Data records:
-- Opening Marker --
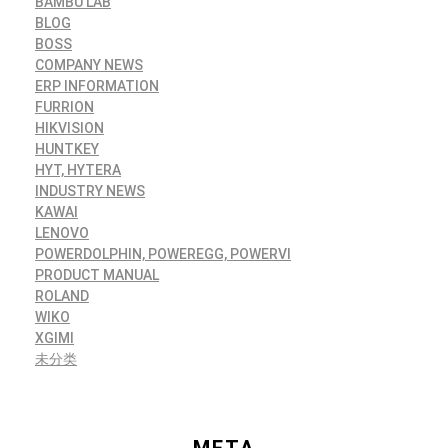
BAMBU LAB
BLOG
BOSS
COMPANY NEWS
ERP INFORMATION
FURRION
HIKVISION
HUNTKEY
HYT, HYTERA
INDUSTRY NEWS
KAWAI
LENOVO
POWERDOLPHIN, POWEREGG, POWERVI
PRODUCT MANUAL
ROLAND
WIKO
XGIMI
未分类
META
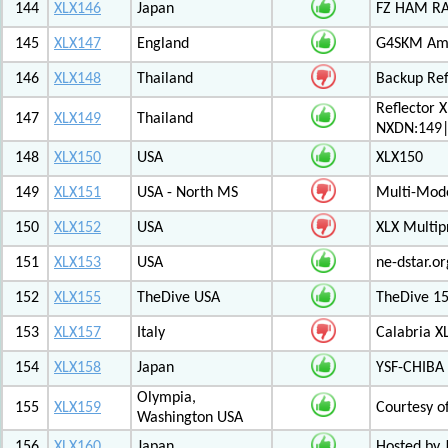
144
XLX146
Japan
FZ HAM RAD
145
XLX147
England
G4SKM Ama
146
XLX148
Thailand
Backup Ref
Reflector 
147
XLX149
Thailand
NXDN:149|
148
XLX150
USA
XLX150
149
XLX151
USA - North MS
Multi-Mode
150
XLX152
USA
XLX Multip
151
XLX153
USA
ne-dstar.or
152
XLX155
TheDive USA
TheDive 1
153
XLX157
Italy
Calabria X
154
XLX158
Japan
YSF-CHIBA 
Olympia,
155
XLX159
Courtesy o
Washington USA
156
XLX160
Japan
Hosted by 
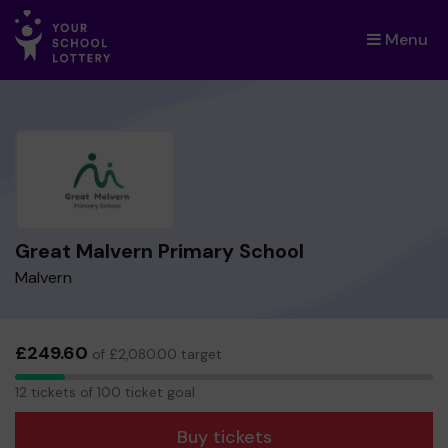
Menu
×
Great Malvern Primary School
Malvern
£249.60
of £2,080.00 target
12
12 tickets of 100 ticket goal
tickets
Buy tickets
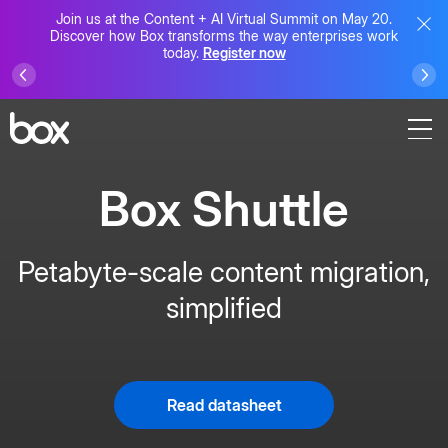
Join us at the Content + AI Virtual Summit on May 20.
Discover how Box transforms the way enterprises work
today.
Register now
Box Shuttle
Petabyte-scale content migration,
simplified
Read datasheet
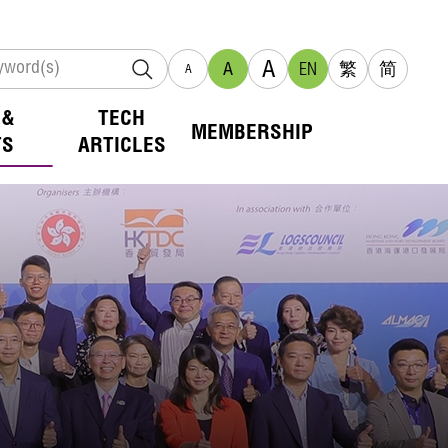
A
A
EN
繁
简
A
 &
TECH
MEMBERSHIP
TS
ARTICLES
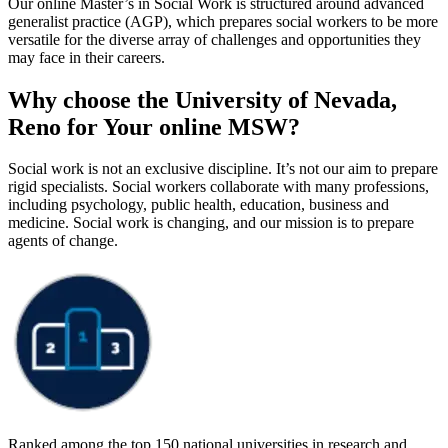
Our online Master’s in Social Work is structured around advanced
generalist practice (AGP), which prepares social workers to be more
versatile for the diverse array of challenges and opportunities they
may face in their careers.
Why choose the University of Nevada,
Reno for Your online MSW?
Social work is not an exclusive discipline. It’s not our aim to prepare
rigid specialists. Social workers collaborate with many professions,
including psychology, public health, education, business and
medicine. Social work is changing, and our mission is to prepare
agents of change.
Ranked among the top 150 national universities in research and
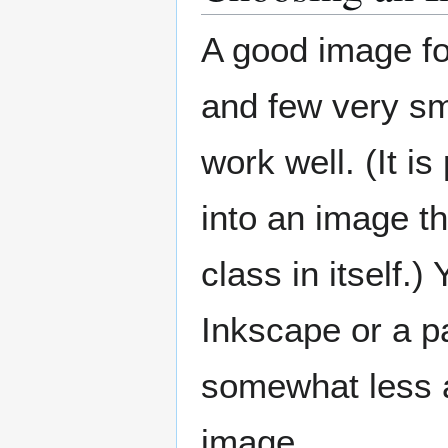
A good image for
and few very sm
work well. (It i
into an image t
class in itself
Inkscape or a p
somewhat less ar
image.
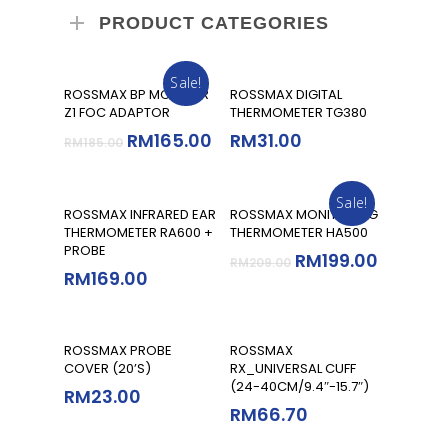
PRODUCT CATEGORIES
Sale!
Add To Cart
Add To Cart
ROSSMAX BP MONITOR
ROSSMAX DIGITAL
Z1 FOC ADAPTOR
THERMOMETER TG380
RM
165.00
RM
31.00
RM
185.00
Sale!
Add To Cart
Add To Cart
ROSSMAX INFRARED EAR
ROSSMAX MONITORING
THERMOMETER RA600 +
THERMOMETER HA500
PROBE
RM
199.00
RM
209.00
RM
169.00
Add To Cart
Read More
ROSSMAX PROBE
ROSSMAX
COVER (20’S)
RX_UNIVERSAL CUFF
(24-40CM/9.4″-15.7″)
RM
23.00
RM
66.70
-- Closing Marker --
Among the lines of the data above, find those with the word "image" and show them.

Output for this exercise:
A good image for
into an image t
image.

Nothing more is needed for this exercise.